By: Richard Mudgett (rmudgett) 2015-08-17 10:39:51.825-0500

[~sgriepentrog] The crash is caused because {{ast_sorcery_alloc()}} does not check the {{ast_strdup()}} return value that assigns the sorcery id member string for failure.

By: Scott Griepentrog (sgriepentrog) 2015-08-18 17:26:17.805-0500

Instance #2: assert from base_process_dial_end

[^backtrace-core.12412.txt]

This may be considered less of a fixable bug then an intended crash as it is an assert not normally applied unless DO_CRASH is enabled.

By: Scott Griepentrog (sgriepentrog) 2015-08-18 17:50:46.391-0500

Instance #3: crash on null contact_hdr uri

[^backtrace-core.29894.txt]

By: Scott Griepentrog (sgriepentrog) 2015-08-26 14:15:52.596-0500

Instance #4: reference to pvt when channel is NULL

[^backtrace-core.12729.txt] [^full-log-core.12729.txt]
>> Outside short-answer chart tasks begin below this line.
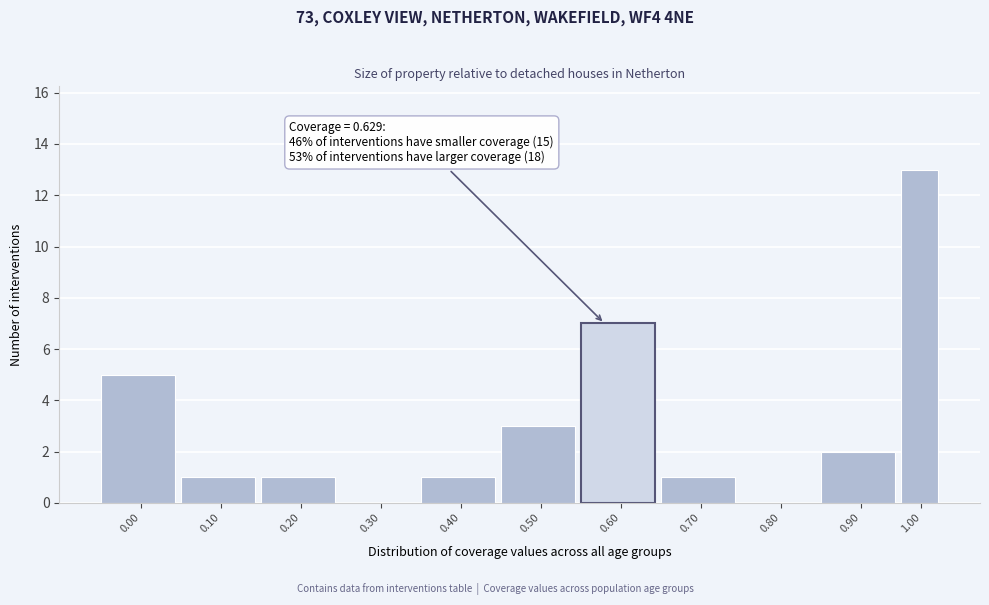

Reading left to right, transcribe all the data shown in this chart.

0.00=5	0.10=1	0.20=1	0.30=0	0.40=1	0.50=3	0.60=7	0.70=1	0.80=0	0.90=2	1.00=13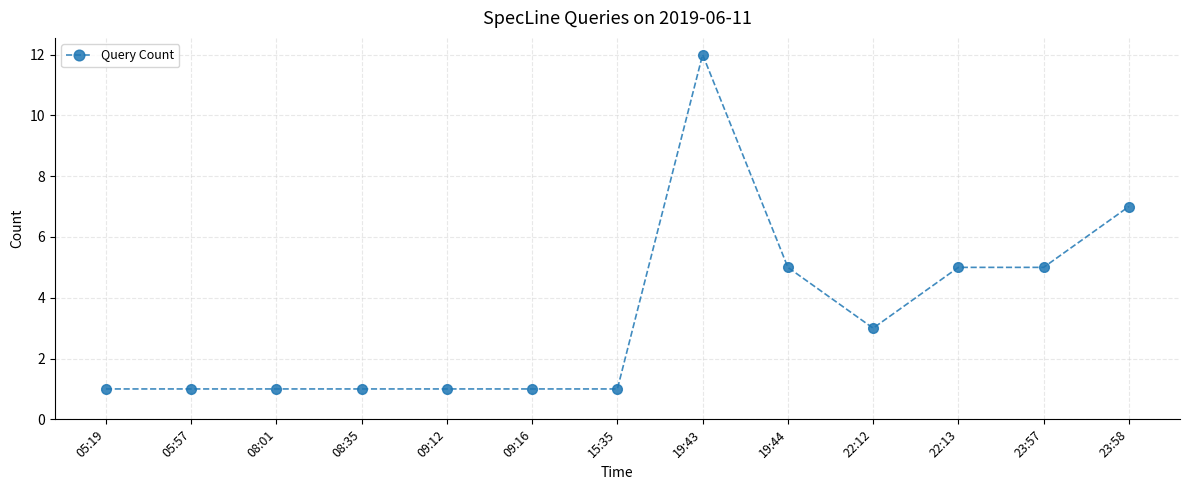

Count the number of data series in this chart.

1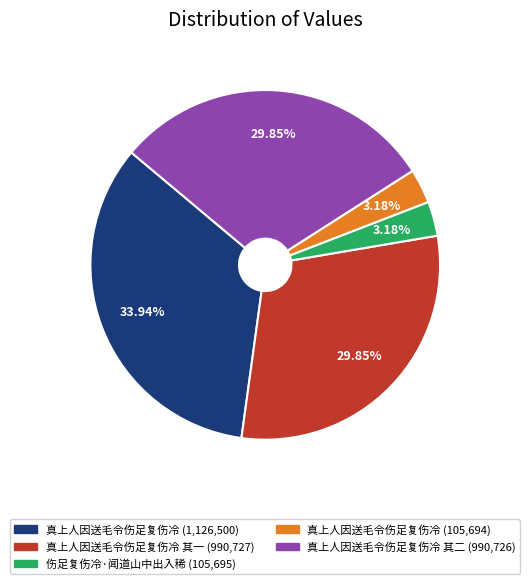

Is there any slice that represents more than half of the pie?

No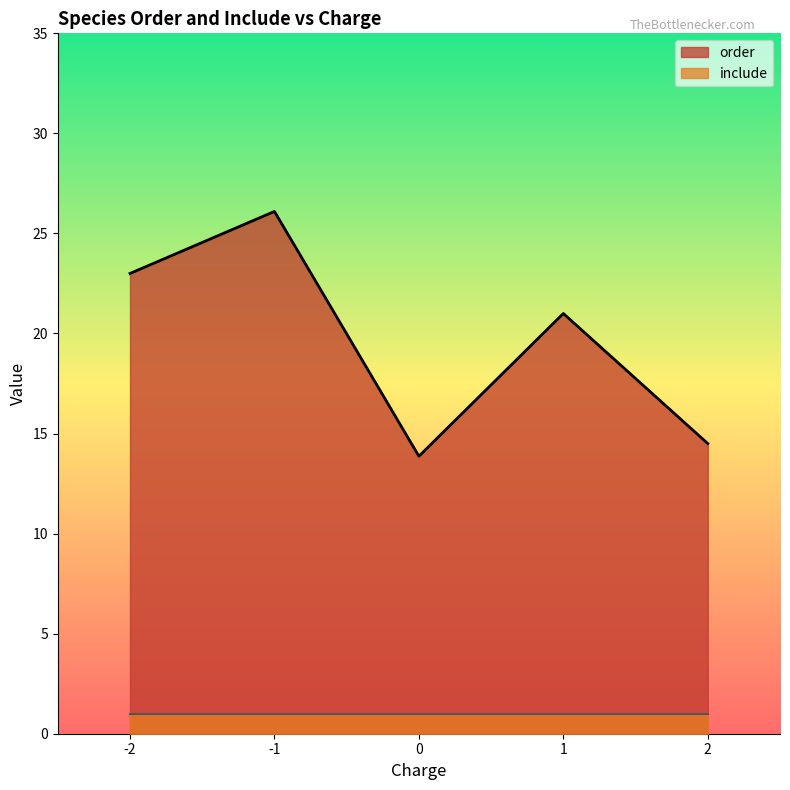

True or false: include and order cross at least once.

False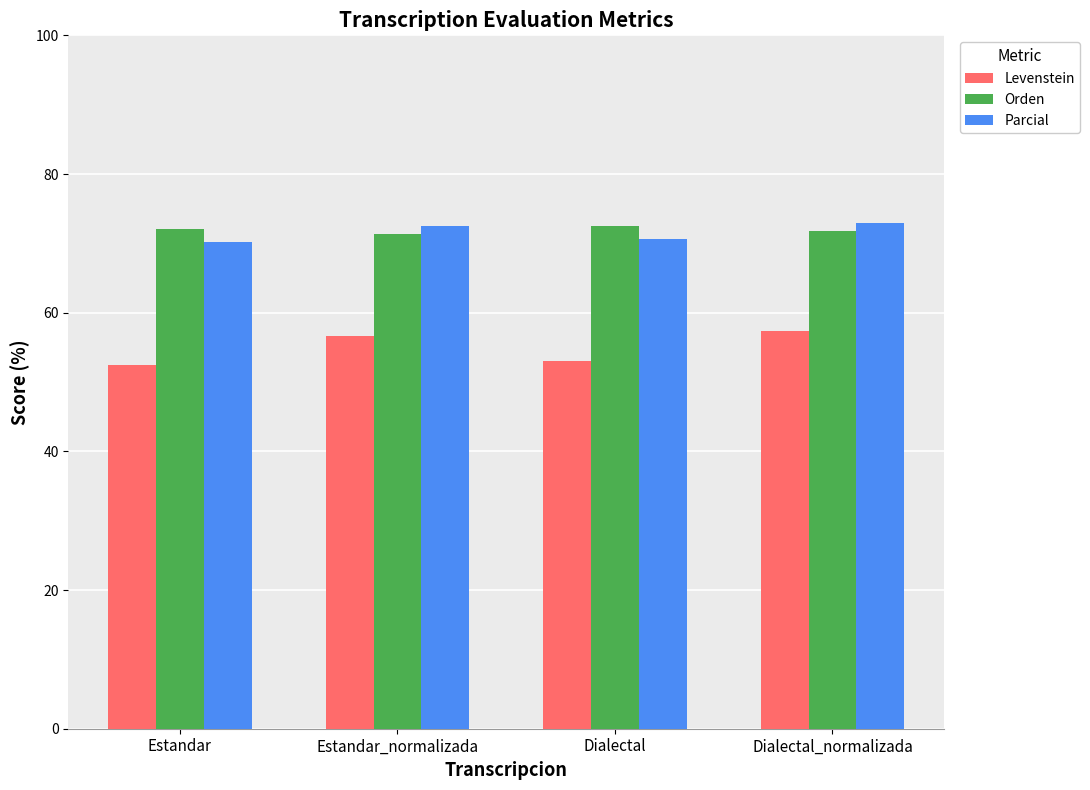

What is the spread (max minus min) of values at Dialectal?

19.5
By: Scott Griepentrog (sgriepentrog) 2015-08-26 15:25:18.138-0500

Instance #5: strndup alloc failed in get_media_encryption_type

[^backtrace-core.11062.txt]

By: Scott Griepentrog (sgriepentrog) 2015-09-08 10:46:14.236-0500

I'm including malloc failure related crashes on this issue, even where they were not triggered by CHAOS_DEBUG but through an honest malloc failure, detected by a crash on a ram limited (no swap) test machine under stress.